Мы понеслись как лишенные ума; Станковичу рассудилось повесть атаку на Мизочь, близ которого была широкая дорога и на ней пыли в пол-аршина глубиною; когда мы вскакали на эту дорогу, то пыль обняла эскадрон таким густым облаком, что я не только не видала, куда скачу, но не видала и лошади, на которой сижу; в это время раздалось вдруг и командирское – стой! равняйся! и отчаянный вопль чей-то подле самого стремени моего.
Я с испугом остановила свою лошадь, и в то же время редеющая пыль дала мне увидеть у ног моего коня поверженного жида, который кричал во весь голос: ратуйте! Его бледное лицо, полные ужаса глаза, растрепанные пейсы и широко разинутый рот делали его похожим на чудовище: лошадь моя захрапела, стала на дыбы, а жид на четвереньках отполз от остановившегося фронта; потом встал и, согнувшись почти до земли, убежал в местечко. Я после узнала, что он упал от страха; но был невредим, потому что случаю угодно было, чтоб в это самое время остановился скачущий эскадрон. После ученья рассказала я моим товарищам об этом происшествии. «Ну, что ж, – спросил Вонтробка, – когда ты увидел у ног своей лошади пручающегося жида с зияющею пастью и выпученными глазами, не пришло тебе на мысль из Федры:
De rage et de douleur ie monstre bondissantVient aux pieds des chevaux tomber on mugissant,Se route, et leur presente une queule enflammeeQui les couvre de feu, de sang, et de fumee»[5].
Домбровица. Мы расстались с александрийцами и пришли квартировать в местечко Домбровицу, принадлежащую графу Платеру, живущему в трех верстах от нее. Я сделала приятное знакомство, и довольно странным образом. Дымчевич, наш баталионный командир, занимает бельэтаж большого каменного дома; о жителях верхнего этажа мы не имели никакого понятия.
В один день, будучи дежурным по караулам, по обязанности своей пришла я к Дымчевичу с рапортом; всходя на крыльцо, слышу звуки фортепиано. Эта необыкновенность и превосходство игры заставили меня забыть Дымчевича, рапорт и все на свете караулы. Я пошла туда, откуда неслась обворожительная гармония: всхожу на лестницу, иду по коридору и прихожу к дверям, за которыми явственно слышу музыку; отворяю и, к удивлению моему, вижу себя в кухне, в которой не было и не могло быть фортепиан. Остановясь в изумлении, я продолжаю слушать: играют в соседней комнате; ведома гусарскою предприимчивостью, я иду далее, решась непременно узнать, кто так прекрасно чарует слух мой.

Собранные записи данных
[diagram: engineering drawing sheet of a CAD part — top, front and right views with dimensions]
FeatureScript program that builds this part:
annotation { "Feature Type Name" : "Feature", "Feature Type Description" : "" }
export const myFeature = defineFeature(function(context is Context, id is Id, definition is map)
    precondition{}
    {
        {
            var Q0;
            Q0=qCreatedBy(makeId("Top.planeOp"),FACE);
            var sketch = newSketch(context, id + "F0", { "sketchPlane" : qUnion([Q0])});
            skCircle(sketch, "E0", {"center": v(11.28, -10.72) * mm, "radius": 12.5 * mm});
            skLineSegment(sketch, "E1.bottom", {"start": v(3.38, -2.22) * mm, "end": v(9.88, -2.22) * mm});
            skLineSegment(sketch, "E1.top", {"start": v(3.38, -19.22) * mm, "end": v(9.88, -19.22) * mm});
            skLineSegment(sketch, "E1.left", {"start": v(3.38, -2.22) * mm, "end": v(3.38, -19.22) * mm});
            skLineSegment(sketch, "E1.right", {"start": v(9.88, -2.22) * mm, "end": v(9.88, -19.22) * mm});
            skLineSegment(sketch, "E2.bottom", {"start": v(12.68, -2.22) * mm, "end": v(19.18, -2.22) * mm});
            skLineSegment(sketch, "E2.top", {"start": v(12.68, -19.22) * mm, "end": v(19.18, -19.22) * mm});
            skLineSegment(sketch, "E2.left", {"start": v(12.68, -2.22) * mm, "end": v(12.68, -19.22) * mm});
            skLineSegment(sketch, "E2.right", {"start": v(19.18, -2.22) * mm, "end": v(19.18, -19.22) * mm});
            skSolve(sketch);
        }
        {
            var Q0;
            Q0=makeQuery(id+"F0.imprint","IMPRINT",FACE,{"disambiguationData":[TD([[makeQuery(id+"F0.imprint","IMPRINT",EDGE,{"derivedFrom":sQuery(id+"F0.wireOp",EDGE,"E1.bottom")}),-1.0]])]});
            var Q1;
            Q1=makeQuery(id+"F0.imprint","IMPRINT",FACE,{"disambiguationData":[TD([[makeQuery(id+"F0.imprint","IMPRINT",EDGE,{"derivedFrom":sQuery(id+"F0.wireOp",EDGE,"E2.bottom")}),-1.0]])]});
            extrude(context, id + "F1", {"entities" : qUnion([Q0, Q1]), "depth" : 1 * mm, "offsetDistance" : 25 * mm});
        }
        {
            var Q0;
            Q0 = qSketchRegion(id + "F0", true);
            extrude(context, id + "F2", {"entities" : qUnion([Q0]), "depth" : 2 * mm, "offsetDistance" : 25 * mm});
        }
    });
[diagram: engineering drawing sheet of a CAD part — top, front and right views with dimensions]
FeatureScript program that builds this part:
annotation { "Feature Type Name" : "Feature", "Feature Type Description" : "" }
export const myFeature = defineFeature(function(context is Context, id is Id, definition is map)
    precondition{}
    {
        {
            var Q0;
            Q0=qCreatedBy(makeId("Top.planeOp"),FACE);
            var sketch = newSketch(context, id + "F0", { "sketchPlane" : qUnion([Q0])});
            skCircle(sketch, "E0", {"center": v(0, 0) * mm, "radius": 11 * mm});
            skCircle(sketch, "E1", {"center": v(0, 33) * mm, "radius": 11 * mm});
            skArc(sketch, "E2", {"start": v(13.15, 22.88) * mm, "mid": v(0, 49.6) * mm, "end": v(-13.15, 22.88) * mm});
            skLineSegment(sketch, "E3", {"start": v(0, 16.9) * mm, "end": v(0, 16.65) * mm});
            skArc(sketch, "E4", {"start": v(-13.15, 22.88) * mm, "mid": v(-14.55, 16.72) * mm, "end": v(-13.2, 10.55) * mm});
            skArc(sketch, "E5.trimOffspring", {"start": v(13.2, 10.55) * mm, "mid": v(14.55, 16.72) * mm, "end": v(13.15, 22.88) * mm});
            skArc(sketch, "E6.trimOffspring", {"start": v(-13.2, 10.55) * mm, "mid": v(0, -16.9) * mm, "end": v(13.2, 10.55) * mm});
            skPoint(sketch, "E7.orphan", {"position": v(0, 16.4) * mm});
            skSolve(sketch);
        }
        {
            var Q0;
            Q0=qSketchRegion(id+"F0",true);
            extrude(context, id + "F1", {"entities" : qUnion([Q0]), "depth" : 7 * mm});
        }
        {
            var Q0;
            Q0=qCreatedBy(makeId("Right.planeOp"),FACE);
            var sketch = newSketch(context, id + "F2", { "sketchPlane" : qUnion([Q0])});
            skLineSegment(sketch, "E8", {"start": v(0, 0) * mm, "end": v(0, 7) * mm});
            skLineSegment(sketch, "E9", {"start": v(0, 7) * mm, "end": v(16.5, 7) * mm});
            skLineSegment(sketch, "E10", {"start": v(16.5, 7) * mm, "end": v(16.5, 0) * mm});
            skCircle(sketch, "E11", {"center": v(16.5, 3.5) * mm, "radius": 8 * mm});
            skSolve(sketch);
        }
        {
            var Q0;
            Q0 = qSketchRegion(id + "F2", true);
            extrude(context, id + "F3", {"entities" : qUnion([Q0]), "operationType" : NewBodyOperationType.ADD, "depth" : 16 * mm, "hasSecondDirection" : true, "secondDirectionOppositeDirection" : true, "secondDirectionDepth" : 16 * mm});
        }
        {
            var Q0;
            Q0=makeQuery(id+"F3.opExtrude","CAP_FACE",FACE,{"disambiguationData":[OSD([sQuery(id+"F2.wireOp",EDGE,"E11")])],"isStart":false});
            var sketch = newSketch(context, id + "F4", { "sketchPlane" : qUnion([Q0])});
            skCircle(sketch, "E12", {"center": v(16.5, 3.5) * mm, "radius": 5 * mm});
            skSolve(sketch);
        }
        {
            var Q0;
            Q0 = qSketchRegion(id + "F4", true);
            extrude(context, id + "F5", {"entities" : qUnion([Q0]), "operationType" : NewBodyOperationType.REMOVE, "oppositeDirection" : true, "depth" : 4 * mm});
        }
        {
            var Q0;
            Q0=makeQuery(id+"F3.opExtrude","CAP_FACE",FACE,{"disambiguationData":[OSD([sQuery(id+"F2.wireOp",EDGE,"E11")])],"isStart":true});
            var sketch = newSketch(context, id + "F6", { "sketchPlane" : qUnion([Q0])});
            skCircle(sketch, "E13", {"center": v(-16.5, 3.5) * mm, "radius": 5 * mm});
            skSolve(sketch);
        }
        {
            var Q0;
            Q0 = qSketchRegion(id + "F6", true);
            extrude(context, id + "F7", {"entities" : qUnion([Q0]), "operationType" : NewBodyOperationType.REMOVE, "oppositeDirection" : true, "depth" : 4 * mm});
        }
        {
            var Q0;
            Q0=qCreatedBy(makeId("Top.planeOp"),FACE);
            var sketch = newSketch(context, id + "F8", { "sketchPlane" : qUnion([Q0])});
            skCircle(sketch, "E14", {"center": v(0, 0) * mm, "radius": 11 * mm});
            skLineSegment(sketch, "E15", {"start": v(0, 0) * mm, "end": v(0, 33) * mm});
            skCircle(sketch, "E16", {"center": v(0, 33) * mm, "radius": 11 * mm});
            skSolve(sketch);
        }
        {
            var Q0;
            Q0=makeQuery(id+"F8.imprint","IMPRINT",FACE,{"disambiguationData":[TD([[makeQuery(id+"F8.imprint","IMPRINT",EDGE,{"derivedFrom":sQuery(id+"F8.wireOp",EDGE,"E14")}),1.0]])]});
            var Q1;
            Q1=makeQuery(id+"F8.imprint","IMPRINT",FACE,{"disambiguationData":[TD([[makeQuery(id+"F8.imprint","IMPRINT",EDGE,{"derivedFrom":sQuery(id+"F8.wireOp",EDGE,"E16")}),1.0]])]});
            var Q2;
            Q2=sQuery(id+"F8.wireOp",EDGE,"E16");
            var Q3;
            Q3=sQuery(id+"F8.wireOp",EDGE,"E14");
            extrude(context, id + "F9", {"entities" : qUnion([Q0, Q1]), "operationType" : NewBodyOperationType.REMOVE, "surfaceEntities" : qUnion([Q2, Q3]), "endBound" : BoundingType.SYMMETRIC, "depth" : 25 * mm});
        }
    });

#### Рабочее задание:
Продолжите отрывок о службе в эскадроне и квартировании в Домбровице, начав сразу после его последнего предложения. Листинг здесь никак не используется.

#### Результат выполнения:
Прихожу к другой двери, отворяю ее, и восклицание: «Ах, боже мой!» – прекратило тотчас музыку. Вскрикнувшая дама была пожилая женщина; она смотрела на меня с беспокойным и вопрошающим видом; но молодая, игравшая на пиано, хотя смешалась было, тотчас, однако ж, оправилась, когда я сказала, как умела, по-польски, что прекрасная игра ее вела меня, как очарованного, через все места против моей воли и всякого приличия; что если приход мой через кухню кажется ей странным, то прошу ее вспомнить, что я не властен был выбирать дорогу. Она отвечала чистым польским наречием, что ей очень приятен случай, доставляющий ей мое посещение.
Меня просили садиться, а я просила ее продолжать свою игру, что она тотчас и исполнила. Окончив, она стала говорить своей матери по-русски. Я удивлялась правильному выговору ее и сказала ей об этом. «Я – русская», – отвечала она. «Ах, боже мой! Так на что ж я ломаю всеми образами язык свой, чтоб говорить с вами по-польски?» – «Не знаю», – сказала, смеючись, молодая госпожа Выродова: так была фамилия моей новой знакомой. Это приключение имело весьма приятные последствия: мать и дочь так полюбили меня и до такой степени дорожили моим товариществом, что ни одного дня не могли провесть без меня, и, если я который день не приходила, выговаривали и решительно не хотели, чтобы я пропустила хоть одни сутки, не быв у них; на это я и сама охотно согласилась, потому что нигде не находила столько ума, приятности обращения, ласки, дружбы, отличного образования и блестящих талантов, как в молодой Выродовой.